An automatic (or self-winding) movement is a mechanical movement that winds itself while worn on the wrist. It will generally require winding if it has not worn and has stopped.

An automatic watch will need to be wound prior to being worn. A good investment for an automatic watch is the purchase of a winding box. This will help keep your watch fully wound when it is not worn for extended periods of time.

Components of the Automatic Movement Watch:

An automatic movement has the exact same parts as a manual movement: Crown, Mainspring, Escapement, Gear Train, Balance Wheel, and a Dial Train, and an additional component, a Rotor, which enables the watch to wind itself while worn.


Is an oscillating (rotating) metal weight attached to the movement; allowed to swing freely in 360 degrees as the wrist moves. The rotor is connected by a series of gears to the mainspring. As the rotor turns, it winds the mainspring to give the watch energy.

The rotor is equipped with a clutch to disengage from winding when the mainspring is fully wound. Hand winding gives the watch a full power reserve and the rotor will keep rewinding the watch thereafter. Power reserve is a term used to indicate, in hours, the amount of energy stored in the movement. Thus, a watch with a 48 hour power reserve will run for approximately 48 hours before stopping.

Quartz Movements

A quartz movement uses a battery to power the operation of a watch. Quartz watches are considered to be the most accurate and reliable with minimal repair costs- the only exception being battery replacement. The battery will typically last 12 to 24 months before it requires replacement.

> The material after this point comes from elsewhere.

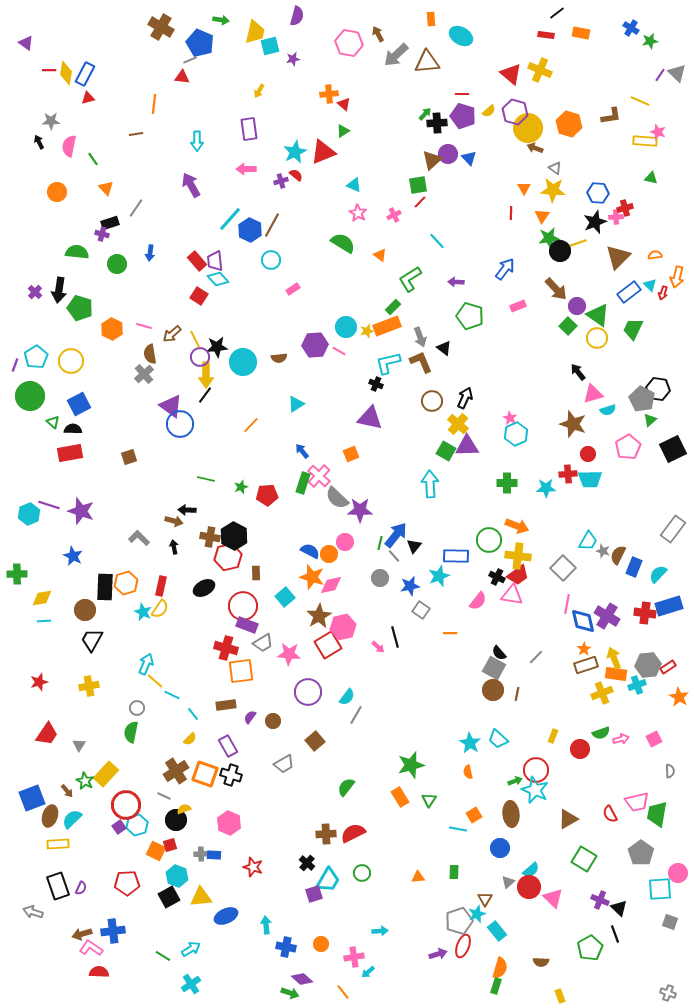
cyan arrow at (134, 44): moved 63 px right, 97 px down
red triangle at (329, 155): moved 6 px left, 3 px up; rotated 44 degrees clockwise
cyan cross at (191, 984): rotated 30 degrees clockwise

Components of a Quartz Movement Watch:

Is the power source of the watch. The battery on a quartz watch will generally last approximately 12 to 24 months before replacement is required. It becomes critical to replace the battery once it stops in order to prevent acid leakage on the intricate parts of the watch which can ultimately damage the watch’s movement.
Integrated Circuit
Transmits the electrical charge between various parts of the quartz movement, much like the gear train on a mechanical watch.
Quartz Crystal
The heart of the movement, it performs the same function as the balance wheel on a mechanical watch. The integrated circuit transmits a constant stream of electricity to the quartz crystal. A piezoelectric effect is produced when this electricity is introduced to the quartz causing it to vibrate at a rate of 32,768 vibrations per second. These vibrations create electrical pulses which are sent to the stepping motor through the integrated circuit.
Stepping Motor
Converts the electrical pulses into mechanical power which moves the hands of the watch. The stepping motor acts similar to a bridge that closes and opens. When the stepping motor is closed it sends every 32,768th electrical pulse it receives from the quartz crystal through the integrated circuit to the dial train which then moves the hands of the watch. When the stepping motor is open no electrical pulse is sent thus the hands of the watch do not move.
Dial Train
Transmits electrical pulses received from the quartz crystal to move the hands of the watch. It functions in the same manner as the dial train found in mechanical movements.

Auto-Quartz Movement

A dual movement watch that contains both movement functions of the automatic movement and the quartz movement. The auto-quartz movement offers a virtually maintenance free timepiece. There is no battery to replace or intricate parts that experience wear. It performs with the accuracy of a quartz movement.

Components of the Movement:

The auto-quartz movement joins parts of mechanical and quartz watches: the rotor, integrated circuit, stepping motor, dial train, with one additional component, the capacitor.

Reserves electrical energy produced by winding the crown through the movement of the rotor. The capacitor in terms of similarity is comparable to the function of the mainspring. The capacitor generates enough energy to run fully charged up to three days of wear upon winding the crown approximately 25 times or shaking it 10 times.